Nene Janet Paterson Clutha wrote across a range of genres, from her acclaimed short stories to her series of autobiographies that included the award-winning An Angel at my Table (1984). The New Zealand author used her writing to document her struggles with mental illness, which included a reprieve from a lobotomy just days before she was scheduled for operation. The Carpathians was the last novel to be published in her lifetime, detailing the journey of a writer's wife who travels from New York to New Zealand in search of meaning and inspiration.

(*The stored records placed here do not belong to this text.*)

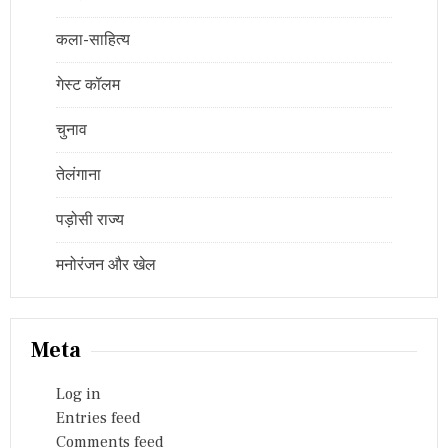
कला-साहित्य
गेस्ट कॉलम
चुनाव
तेलंगाना
पड़ोसी राज्य
मनोरंजन और खेल
Meta
Log in
Entries feed
Comments feed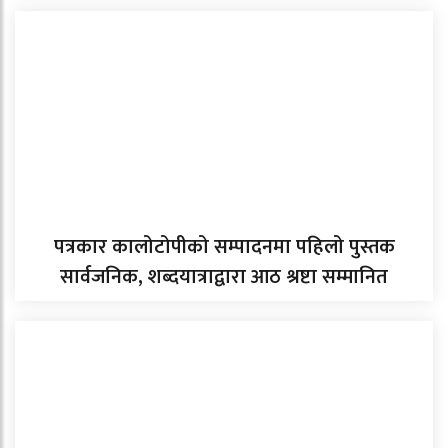
पत्रकार कालोटोपीको सम्पादनमा पहिलो पुस्तक
सार्वजनिक, शब्दयात्राद्वारा आठ श्रष्टा सम्मानित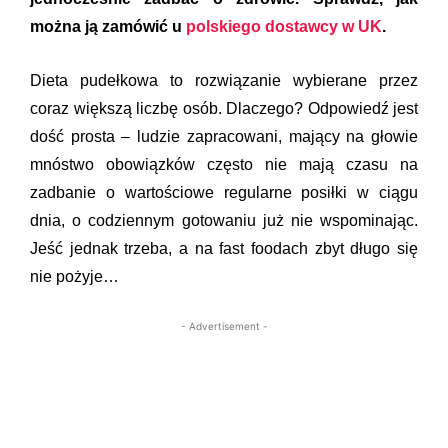
można ją zamówić u
polskiego dostawcy w UK
.
Dieta pudełkowa to rozwiązanie wybierane przez
coraz większą liczbę osób. Dlaczego? Odpowiedź jest
dość prosta – ludzie zapracowani, mający na głowie
mnóstwo obowiązków często nie mają czasu na
zadbanie o wartościowe regularne posiłki w ciągu
dnia, o codziennym gotowaniu już nie wspominając.
Jeść jednak trzeba, a na fast foodach zbyt długo się
nie pożyje…
- Advertisement -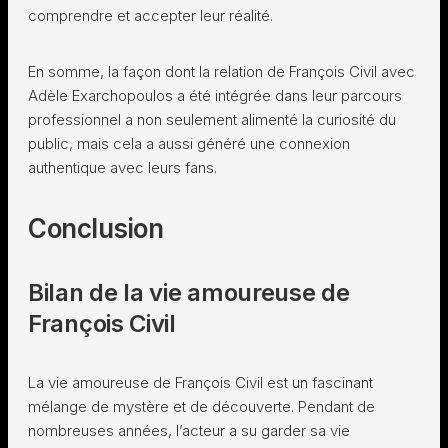
comprendre et accepter leur réalité.
En somme, la façon dont la relation de François Civil avec
Adèle Exarchopoulos a été intégrée dans leur parcours
professionnel a non seulement alimenté la curiosité du
public, mais cela a aussi généré une connexion
authentique avec leurs fans.
Conclusion
Bilan de la vie amoureuse de
François Civil
La vie amoureuse de François Civil est un fascinant
mélange de mystère et de découverte. Pendant de
nombreuses années, l’acteur a su garder sa vie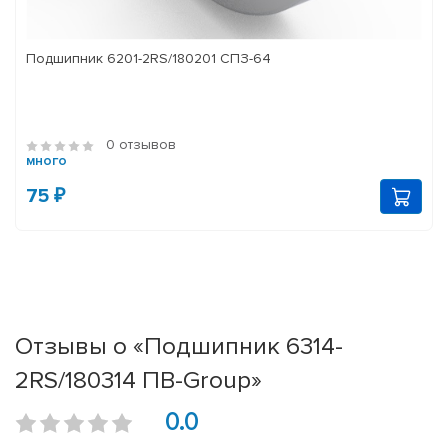
Подшипник 6201-2RS/180201 СПЗ-64
0 отзывов
много
75 ₽
Отзывы о «Подшипник 6314-
2RS/180314 ПВ-Group»
0.0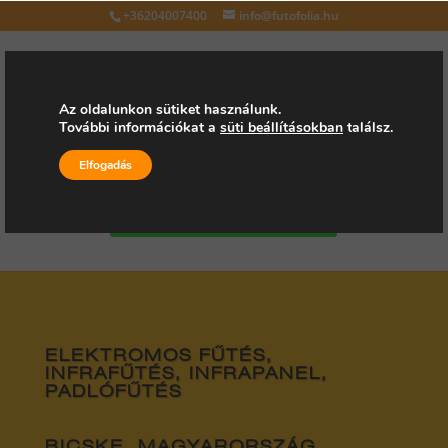
+36204007400
info@futofolia.hu
Az oldalunkon sütiket használunk.
További információkat a
süti beállításokban
találsz.
Válasszon oldalt
Elfogadás
Kérjen árajánlatot
ELEKTROMOS FŰTÉS,
INFRAFŰTÉS, INFRAPANEL,
PADLÓFŰTÉS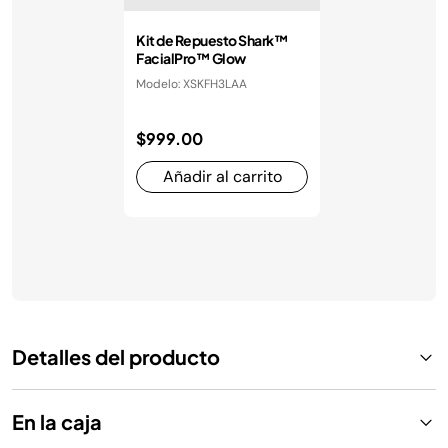
Kit de Repuesto Shark™
FacialPro™ Glow
Modelo: XSKFH3LAA
$999.00
Añadir al carrito
Detalles del producto
En la caja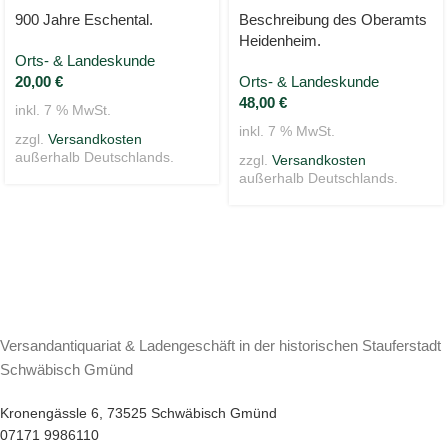
900 Jahre Eschental.
Beschreibung des Oberamts
Heidenheim.
Orts- & Landeskunde
20,00
€
Orts- & Landeskunde
48,00
€
inkl. 7 % MwSt.
inkl. 7 % MwSt.
zzgl.
Versandkosten
außerhalb Deutschlands.
zzgl.
Versandkosten
außerhalb Deutschlands.
Versandantiquariat & Ladengeschäft in der historischen Stauferstadt
Schwäbisch Gmünd
Kronengässle 6, 73525 Schwäbisch Gmünd
07171 9986110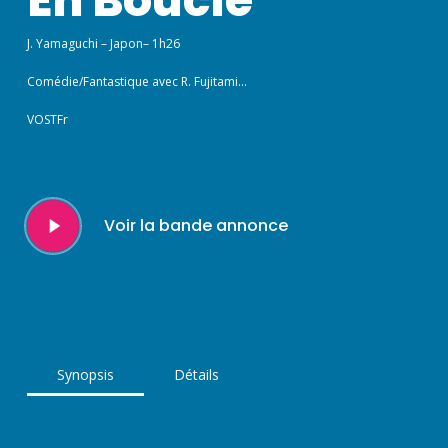
J. Yamaguchi – Japon– 1h26
Comédie/Fantastique avec R. Fujitami…
VOSTFr
Play
Voir la bande annonce
Video
Synopsis
Détails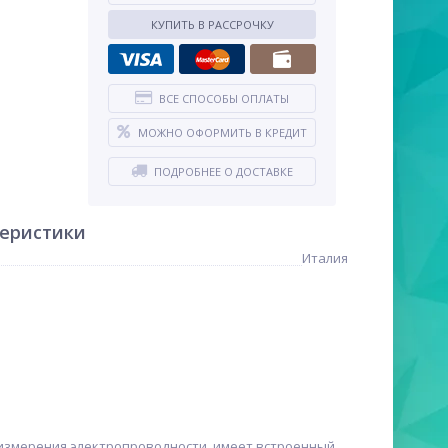
КУПИТЬ В РАССРОЧКУ
ВСЕ СПОСОБЫ ОПЛАТЫ
МОЖНО ОФОРМИТЬ В КРЕДИТ
ПОДРОБНЕЕ О ДОСТАВКЕ
теристики
Италия
измерения электропроводности, имеет встроенный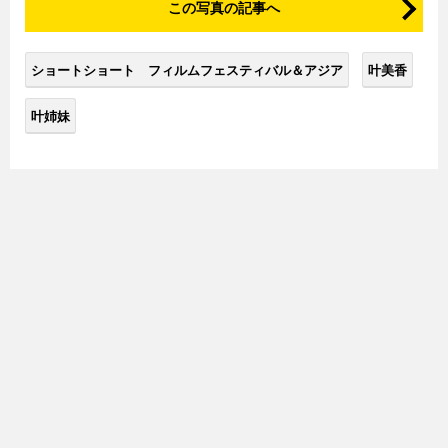
この写真の記事へ
ショートショート フィルムフェスティバル＆アジア
叶美香
叶姉妹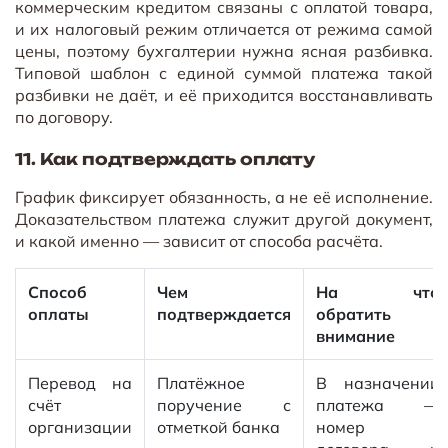
коммерческим кредитом связаны с оплатой товара,
и их налоговый режим отличается от режима самой
цены, поэтому бухгалтерии нужна ясная разбивка.
Типовой шаблон с единой суммой платежа такой
разбивки не даёт, и её приходится восстанавливать
по договору.
11. Как подтверждать оплату
График фиксирует обязанность, а не её исполнение.
Доказательством платежа служит другой документ,
и какой именно — зависит от способа расчёта.
Способ
Чем
На что
оплаты
подтверждается
обратить
внимание
Перевод на
Платёжное
В назначении
счёт
поручение с
платежа —
организации
отметкой банка
номер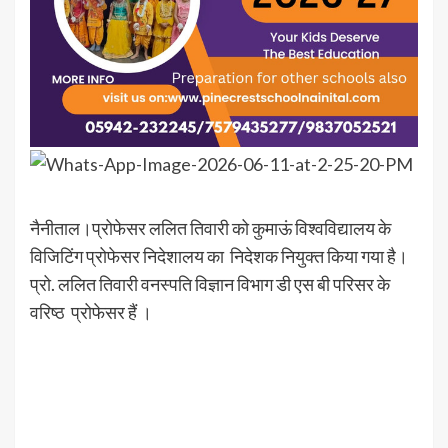
नैनीताल।प्रोफेसर ललित तिवारी को कुमाऊं विश्वविद्यालय के
विजिटिंग प्रोफेसर निदेशालय का निदेशक नियुक्त किया गया है।
प्रो. ललित तिवारी वनस्पति विज्ञान विभाग डी एस बी परिसर के
वरिष्ठ प्रोफेसर हैं ।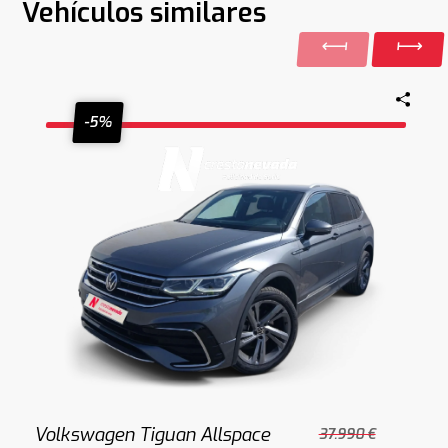
Vehículos similares
-5%
Volkswagen Tiguan Allspace
37.990 €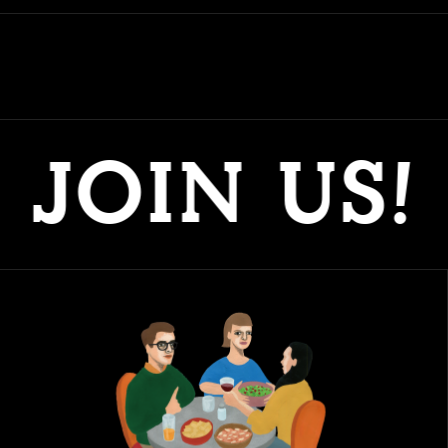
OIN US! B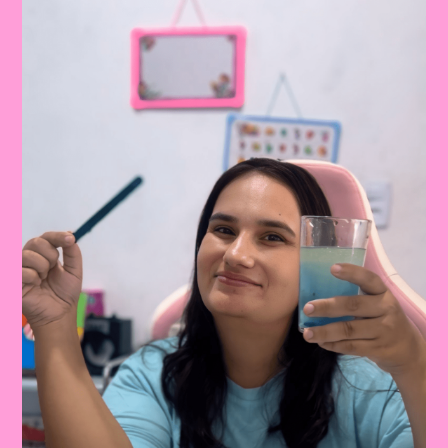
ENSINAR
SOBRE
A
PRESERVAÇÃO
DOS
RIOS
E
OCEANOS!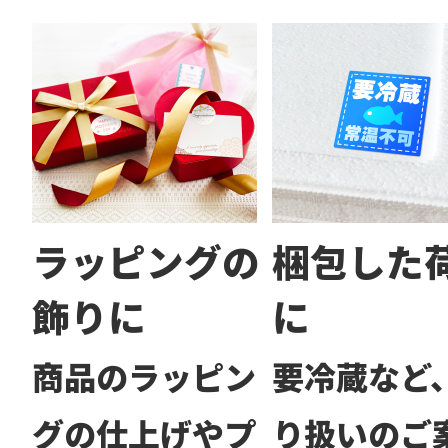
ラッピングの
梱包した
飾りに
に
商品のラッピン
要冷蔵など
グの仕上げやプ
り扱いのご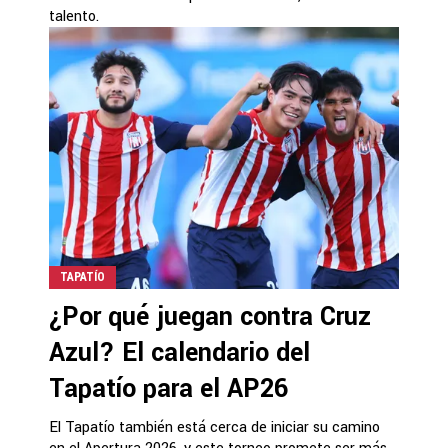
talento.
TAPATÍO
¿Por qué juegan contra Cruz
Azul? El calendario del
Tapatío para el AP26
El Tapatío también está cerca de iniciar su camino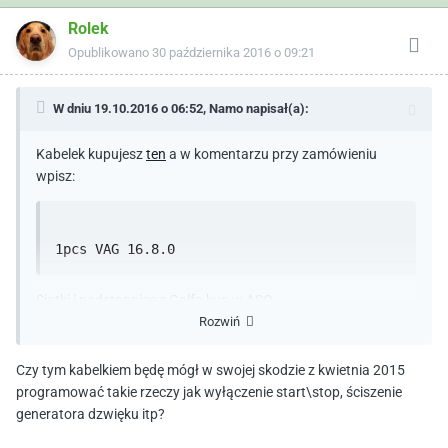
Rolek
Opublikowano
30 października 2016 o 09:21
W dniu 19.10.2016 o 06:52,
Namo
napisał(a):
Kabelek kupujesz
ten
a w komentarzu przy zamówieniu
wpisz:
1pcs VAG 16.8.0
Siatki i podstopnicę z Golfa kup w ASO.
Rozwiń
Czy tym kabelkiem będę mógł w swojej skodzie z kwietnia 2015
programować takie rzeczy jak wyłączenie start\stop, ściszenie
generatora dzwięku itp?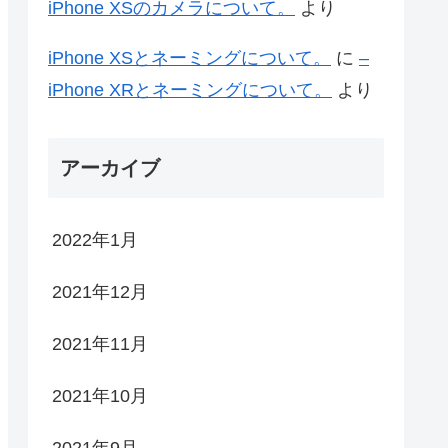
iPhone XSのカメラについて。
より
iPhone XSとネーミングについて。
に
–
iPhone XRとネーミングについて。
より
アーカイブ
2022年1月
2021年12月
2021年11月
2021年10月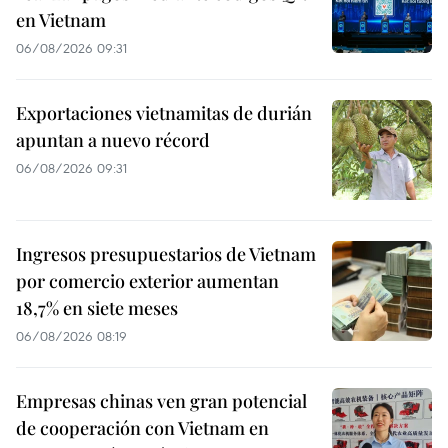
en Vietnam
06/08/2026 09:31
Exportaciones vietnamitas de durián
apuntan a nuevo récord
06/08/2026 09:31
Ingresos presupuestarios de Vietnam
por comercio exterior aumentan
18,7% en siete meses
06/08/2026 08:19
Empresas chinas ven gran potencial
de cooperación con Vietnam en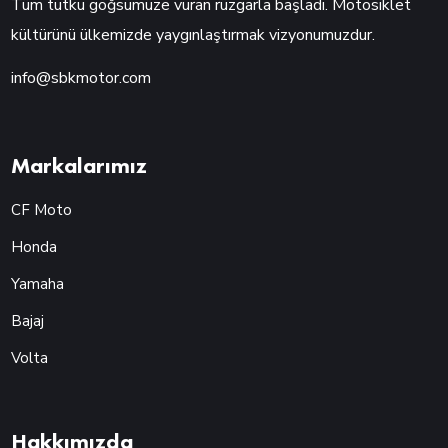
Tüm tutku göğsümüze vuran rüzgarla başladı. Motosiklet
kültürünü ülkemizde yaygınlaştırmak vizyonumuzdur.
info@sbkmotor.com
Markalarımız
CF Moto
Honda
Yamaha
Bajaj
Volta
Hakkımızda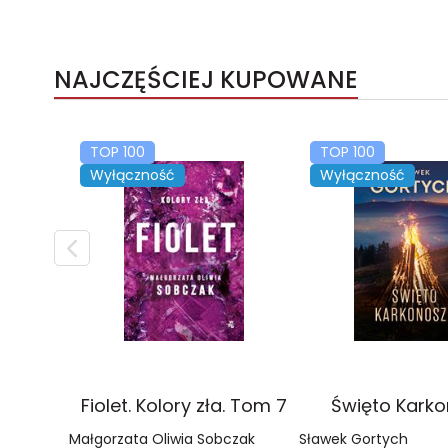
NAJCZĘŚCIEJ KUPOWANE
TOP 100
TOP 100
Wyłączność
Wyłączność
Fiolet. Kolory zła. Tom 7
Święto Kark
Małgorzata Oliwia Sobczak
Sławek Gortych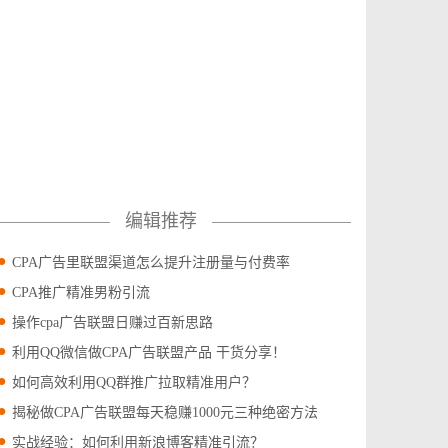
编辑推荐
CPA广告里联盟渠道怎么提升注册量与付费率
CPA推广精准男粉引流
操作cpa广告联盟日赚过百新思路
利用QQ微信做CPA广告联盟产品 干货分享！
如何高效利用QQ群推广拉取精准用户？
揭秘做CPA广告联盟每天稳赚1000元三种绝密方法
实战经验：如何利用新浪博客精准引流？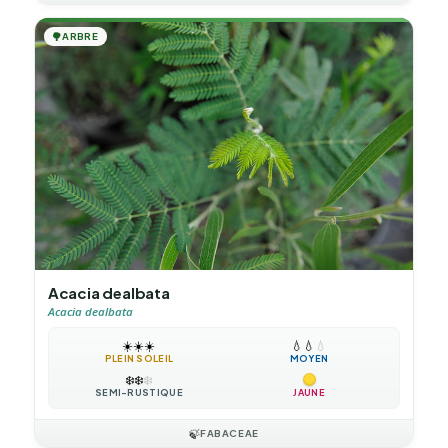
🌳
ARBRE
Acacia dealbata
Acacia dealbata
☀️
☀️
☀️
💧
💧
💧
PLEIN SOLEIL
MOYEN
❄️
❄️
❄️
SEMI-RUSTIQUE
JAUNE
🍃
FABACEAE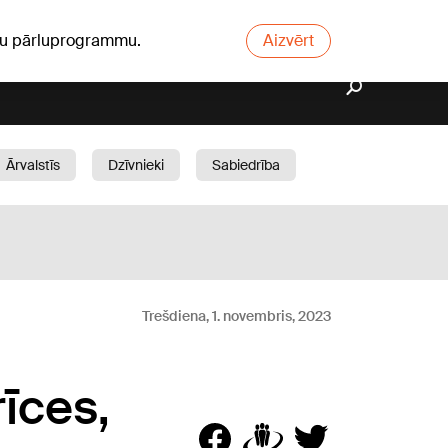
ūsu pārluprogrammu.
Aizvērt
Ārvalstīs
Dzīvnieki
Sabiedrība
Dārzs
Trešdiena, 1. novembris, 2023
īces,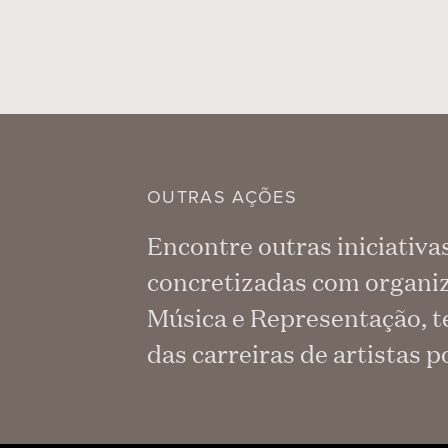
OUTRAS AÇÕES
Encontre outras iniciativ
concretizadas com organiz
Música e Representação, t
das carreiras de artistas 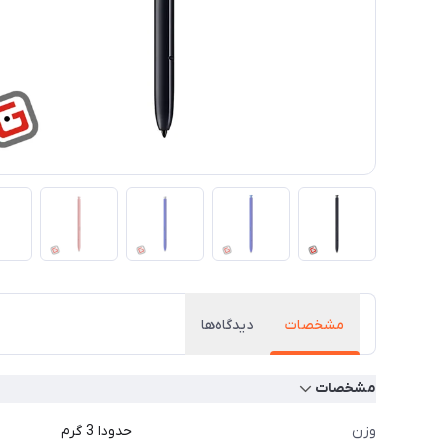
مشخصات
دیدگاه‌ها
مشخصات
وزن
حدودا 3 گرم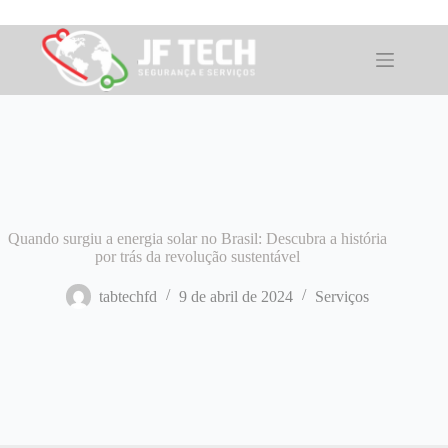
Pular
para
o
conteúdo
Quando surgiu a energia solar no Brasil: Descubra a história
por trás da revolução sustentável
tabtechfd
9 de abril de 2024
Serviços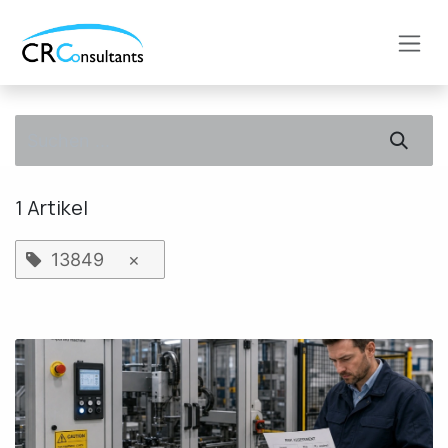
Zum Inhalt springen
1 Artikel
13849
×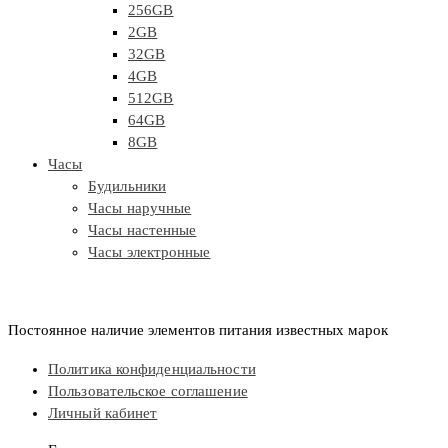
256GB
2GB
32GB
4GB
512GB
64GB
8GB
Часы
Будильники
Часы наручные
Часы настенные
Часы электронные
Постоянное наличие элементов питания известных марок
Политика конфиденциальности
Пользовательское соглашение
Личный кабинет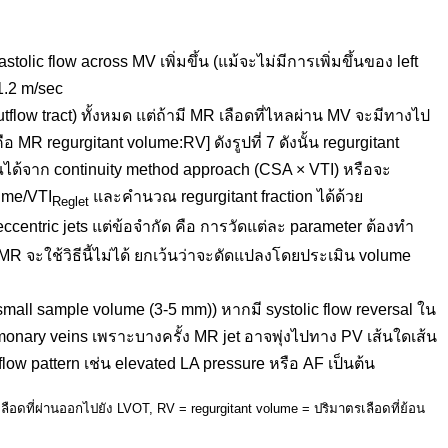
astolic flow across MV เพิ่มขึ้น (แม้จะไม่มีการเพิ่มขึ้นของ left
 1.2 m/sec
flow tract) ทั้งหมด แต่ถ้ามี MR เลือดที่ไหลผ่าน MV จะมีทางไป
 MR regurgitant volume:RV] ดังรูปที่ 7 ดังนั้น regurgitant
ณได้จาก continuity method approach (CSA × VTI) หรือจะ
ume/VTI
และคำนวณ regurgitant fraction ได้ด้วย
Reglet
ละ eccentric jets แต่ข้อจำกัด คือ การวัดแต่ละ parameter ต้องทำ
MR จะใช้วิธีนี้ไม่ได้ ยกเว้นว่าจะดัดแปลงโดยประเมิน volume
mall sample volume (3-5 mm)) หากมี systolic flow reversal ใน
ulmonary veins เพราะบางครั้ง MR jet อาจพุ่งไปทาง PV เส้นใดเส้น
flow pattern เช่น elevated LA pressure หรือ AF เป็นต้น
ลือดที่ผ่านออกไปยัง LVOT, RV = regurgitant volume = ปริมาตรเลือดที่ย้อน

Praise (1991), Andrew McGahan

McGahan's award-winning first novel is a semi-autobiographical account of the alcohol- and drug-fuelled meanderings of college dropout Gordon Buchanan. Enticed into the life of the manic heroin addict Cynthia, Gordon's gritty realist descriptions and understated reactions to the wild exploits he experiences in Brisbane turned this book into a cult bestseller in his native Australia. McGahan followed up with a prequel, 1988, a fictionalised version of his time as a lighthouse worker in the northern territory.

The Riders (1994), Tim Winton

How little we know each other, and sometimes ourselves, is at the heart of Winton’s Booker shortlisted novel, which sees protagonist Scully piece together the mystery of his wife’s desertion. When the family decides to move from Australia to Ireland, Scully goes ahead of his wife Jennifer and six-year-old daughter Billie. But when Billie arrives at the airport in Ireland alone, father and daughter must travel Europe to uncover the reasons behind Jennifer Scully’s disappearance.

Death of a River Guide (1997), Richard Flanagan

Described by the Times Literary Supplement as "one of the most auspicious debuts in Australian writing", the 2014 Booker winner's first novel tells the story of everyman Aljaz Cosini, who risks his life to save a stranger. When one of his passengers falls overboard during a tour, river guide Cosini comes to the rescue but gets trapped under a rapid in the wild Franklin River for his efforts. Drowning, he lets the memories of his life and the lives of his ancestors wash through him.

Benang: From the Heart (1999), Kim Scott

Scott was the first indigenous Australian writer to win the Miles Franklin Award for his second novel Benang, which shared the prize with Thea Astley's Drylands in 2000. Inspired by research into his family and the important historical context of his findings, Benang is a mix of fact and fiction exploring the mistreatment of the Aboriginal people at the hands of white Australia. With its stream of consciousness style and captivating voices, the book has been compared to Toni Morrison's Pulitzer-winning Beloved. Scott won the Miles Franklin again in 2011 for That Deadman Dance.

The True History of the Kelly Gang (2001), Peter Carey

Carey, who recently criticised the decision to open the Booker prize to American authors, is a double winner of the award for his novels Oscar and Lucinda (1988) and The True History of the Kelly Gang (2001). The latter is a historical novel that offers a fictional retelling of the life of Ned Kelly, the controversial Australian bushranger of Irish descent. Narrated by the character of Kelly as an autobiography, a testament that he wishes to leave behind for his lover and daughter, the novel is split into 13 sections and has a distinctive style based on the dialect of the time.

The Roving Party (2011), Rohan Wilson

Classified as Tasmanian Gothic, Wilson’s debut novel gives a fictionalised account of John Batman and the group of convicts he led through Van Diemen’s Land in 1829, hunting for Aboriginal people. An Australian grazier and entrepreneur, Batman’s pursuit is portrayed by the Tasmanian author as a ruthless quest to massacre an indigenous population. The members of his roving party are spurred on by promises of money, land and freedom.